With respect to defendant's second argument, it is well established that an insurer can be a proper restitutionee in certain instances (see People v. Kim, 91 N.Y.2d 407, 411–412, 671 N.Y.S.2d 420, 694 N.E.2d 421 [1998] ), and defendant's failure to object below means that the People were never called upon to show that restitution was being directed to a proper recipient in this instance (be it Bill Cram Chevrolet, the insurer, or someone else). Thus, defendant's second challenge to the restitution award depends on the resolution of at least one evidentiary dispute, and it therefore does not implicate the illegal sentence exception to the preservation rule (see Samms, 95 N.Y.2d at 57, 710 N.Y.S.2d 310, 731 N.E.2d 1118 ).
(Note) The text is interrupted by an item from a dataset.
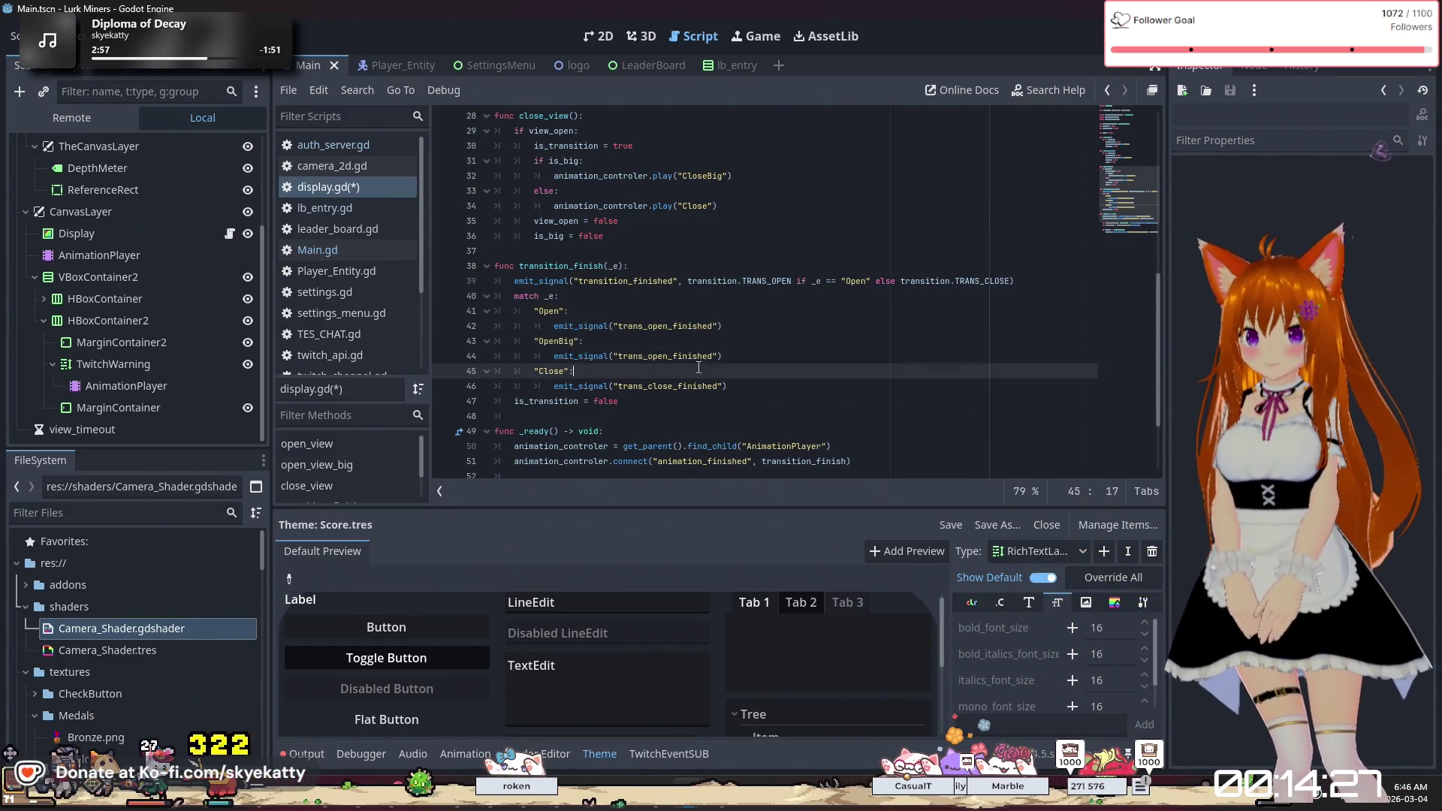
pyautogui.click(811, 388)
Our conclusion on this score is consistent with People v. Roberites , 153 A.D.3d 1650, 1651, 60 N.Y.S.3d 879 (4th Dept. 2017), lv denied 30 N.Y.3d 1108, 77 N.Y.S.3d 7, 101 N.E.3d 393 (2018), reconsideration denied 31 N.Y.3d 986, 77 N.Y.S.3d 664, 102 N.E.3d 441 (2018) and People v. Daniels , 75 A.D.3d 1169, 1171, 904 N.Y.S.2d 859 (4th Dept. 2010), lv denied 15 N.Y.3d 892, 912 N.Y.S.2d 581, 938 N.E.2d 1016 (2010) ; in both cases, we required preservation when, as here, the defendant claimed that the sentencing court erroneously directed restitution to a person or entity that was not a victim of the crime.
We decline to review either defendant's first argument or his second argument as a matter of discretion in the interest of justice, if only because intelligent appellate review of either point is significantly hindered by his failure to make a record below. Indeed, the merits of defendant's first argument (which relate to the scope of the statutory cap exception for out-of-pocket losses under Penal Law § 60.27[5][b] ) are novel and complicated, and we hesitate to venture into those waters without a full record.
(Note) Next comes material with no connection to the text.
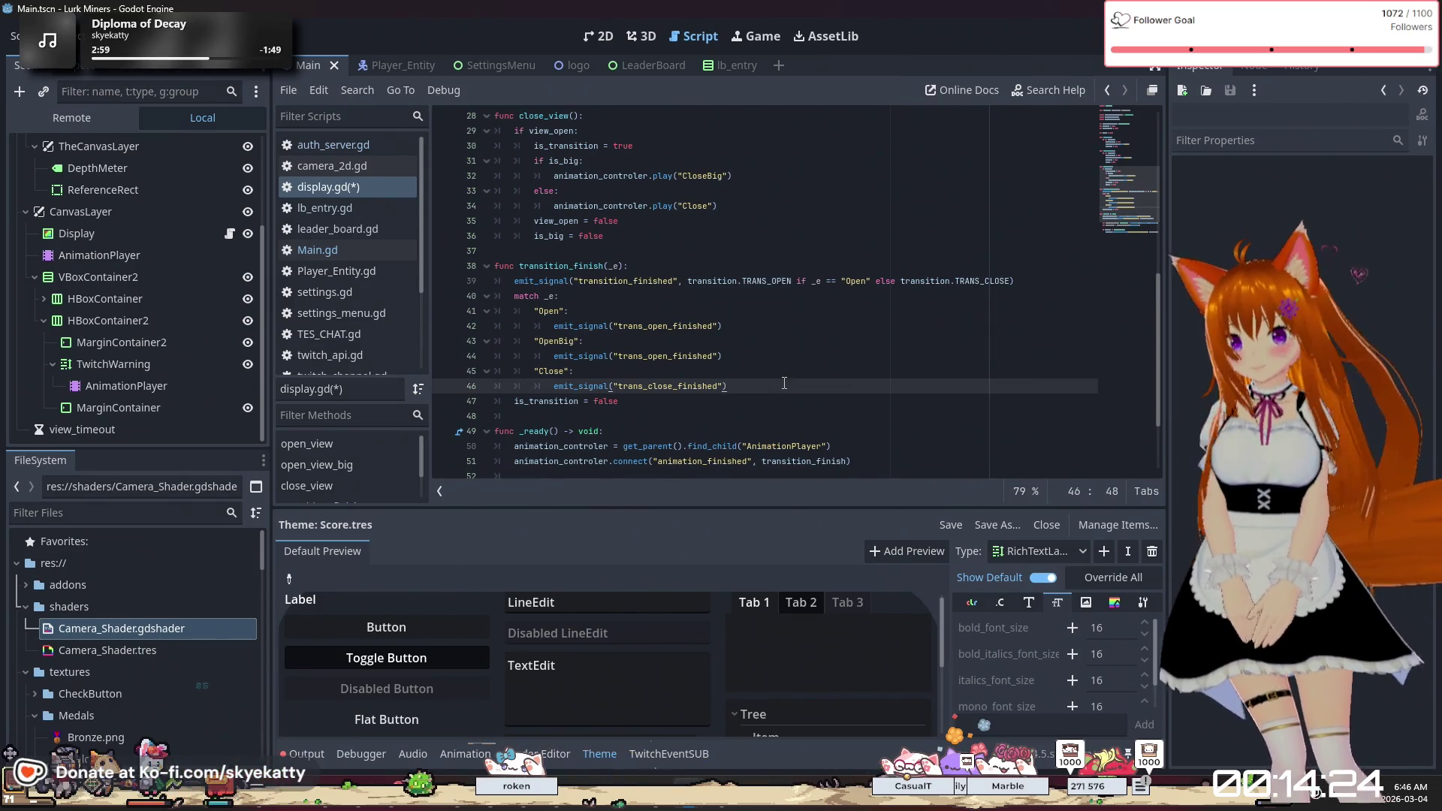
pyautogui.press('Return')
We turn finally to defendant's third challenge to the restitution order (abuse of discretion). Defendant does not attempt to shoehorn this particular argument into the illegal sentence exception, and the conceptual genesis of the argument is unclear. Is it really a harsh and excessive sentence claim? Or is it some sort of claim unique to the restitution context?
But no matter, for the Court of Appeals previously upheld a restitution award that imposed the full value of the victim's loss on a single perpetrator, instead of apportioning the loss among the defendant and his accomplices (see Kim, 91 N.Y.2d at 412, 671 N.Y.S.2d 420, 694 N.E.2d 421 )—as defendant appears to seek here. As the Kim Court explained:
"While the statute is silent on the issue, imposing joint and several liability on all perpetrators for the entire loss of the victim caused by their concerted action is more consistent with, and better promotes, the dual purposes of the restitution statute. Those goals are to insure, to the maximum extent possible, that victims will be made whole and offenders will be rehabilitated and deterred, by requiring all defendants to confront concretely, and take responsibility for, the entire harm resulting from their acts" ( id. ).
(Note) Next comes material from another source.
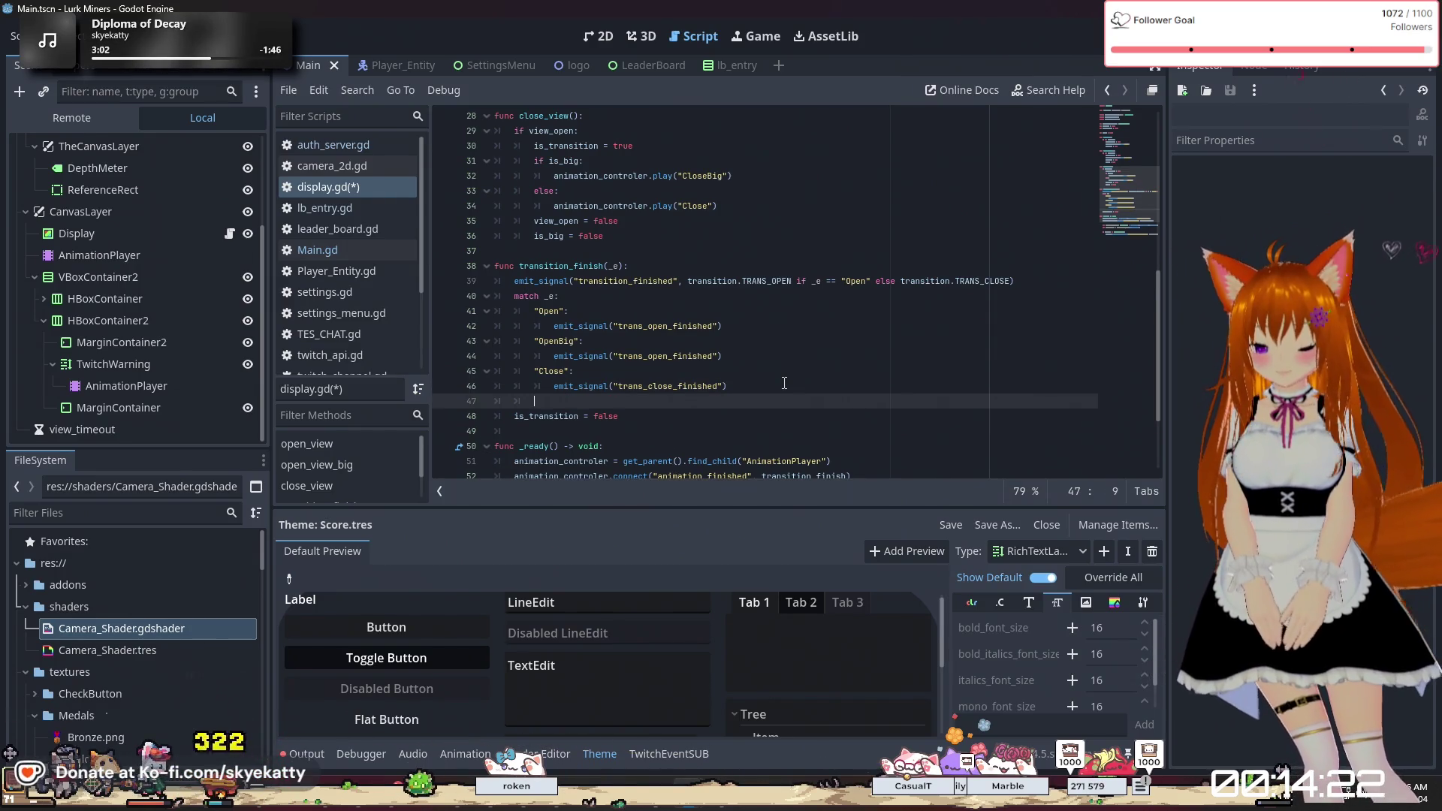
pyautogui.write('"CloseBig')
In short, whatever the true nature of defendant's third argument, Kim effectively disposes of it.
If defendant's third argument is construed as a bid to reduce or reallocate the restitution award in the interest of justice, we would decline to exercise whatever discretionary powers we might have to do so.
CONCLUSION
Accordingly, the judgment of the Seneca County Court should be affirmed.